Pursuant to the terms of the Amended Agreement, the closing of the Proposed Transaction is subject to a number of conditions, including but not limited to (i) obtaining the requisite shareholder approvals, (ii) the completion of the Consolidation, the Name Change and the Board Appointments, (iii) obtaining requisite regulatory approvals including the approval of the CSE for the Proposed Transaction and the listing of the Common Shares, (iv) obtaining escrow agreements from the directors and officers of each of MichiCann and Tidal, and certain shareholders of each of MichiCann, its Michigan based investee and Tidal pursuant to which the escrowed shares would be subject to restrictions on transfer and other dealings and released in three equal tranches over a period of 18 months following the closing of the Proposed Transaction, and (v) other closing conditions customary for transactions of this nature.
19
TIDAL ROYALTY CORP.
Notes to the Condensed Interim Consolidated Financial Statements
For the three and six months ended January 31, 2020 and 2019
(Expressed in Canadian dollars -Unaudited)
15.Commitments (continued)
On January 10, 2020, MichiCann closed the acquisition of Mid-American Growers, Inc. pursuant to an agreement and plan of merger dated October 9, 2019, as amended on January 9, 2020 by way of a merger between MichiCann’s wholly-owned subsidiary, RWB Acquisition Sub, Inc., and Mid-American Growers Inc. under the laws of Delaware to form MAG. On the same day, MichiCann’s wholly-owned subsidiary, RWB Illinois Inc. acquired 142 acres of land located at 14240 Greenhouse Avenue, Granville, Illinois, together with the buildings, plant facilities, structures, building systems fixtures and improvements located thereon and related personal property and intangibles.
In connection with the Proposed Transaction, Tidal and MichiCann have filed updated application materials with the CSE to list the Common Shares. The Proposed Transaction remains subject to a number of conditions, including CSE approval and requisite shareholder approvals.
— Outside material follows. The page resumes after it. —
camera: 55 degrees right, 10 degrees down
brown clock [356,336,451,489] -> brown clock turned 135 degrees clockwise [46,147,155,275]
The common shares of Tidal are currently halted from trading on the CSE pending completion of the Proposed Transaction and the parties are working towards obtaining CSE approval of the amended terms of the Proposed Transaction in March with the recommencement of trading shortly thereafter.
As at March 31, 2020, the transaction has not yet closed.
16.Subsequent Events
Subsequent to January 31, 2020, the Company issued 70,858,999 shares pursuant to the exercise of share purchase warrants for gross proceeds of $3,542,950.
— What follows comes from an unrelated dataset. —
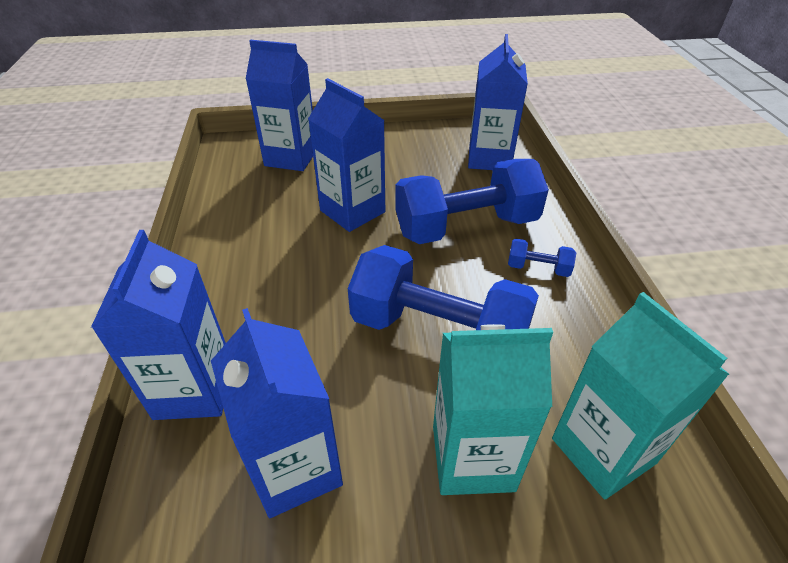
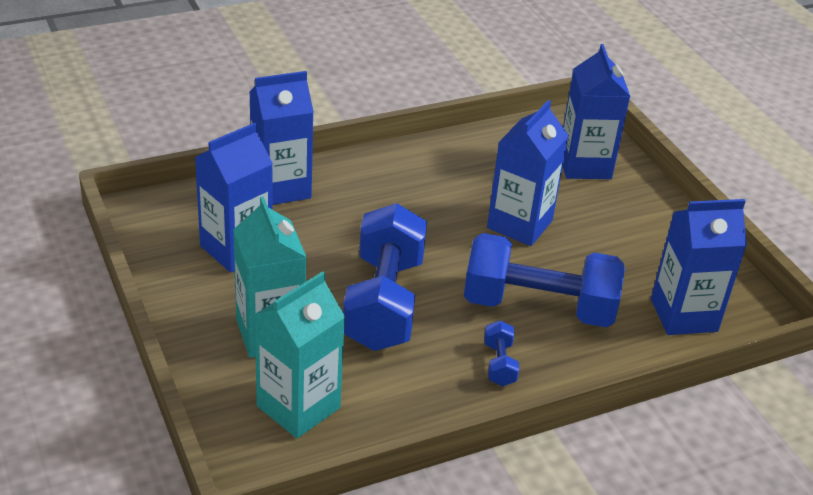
camera: 70 degrees right, 5 degrees down
blue dumbbell [395,159,549,244] -> blue dumbbell turned 45 degrees counterclockwise [464,233,625,328]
Subsequent to January 31, 2020, the Company entered into an amendment to MichiCann Debentures (see Note 5) to extend the Maturity Date to April 30, 2020 and the Transaction completion date to May 25, 2020. The Company also advanced MichiCaan an additional US $ 500,000 to fund operations. As a result, principal amount of September MichiCann Debenture was increased to USD $2,500,000.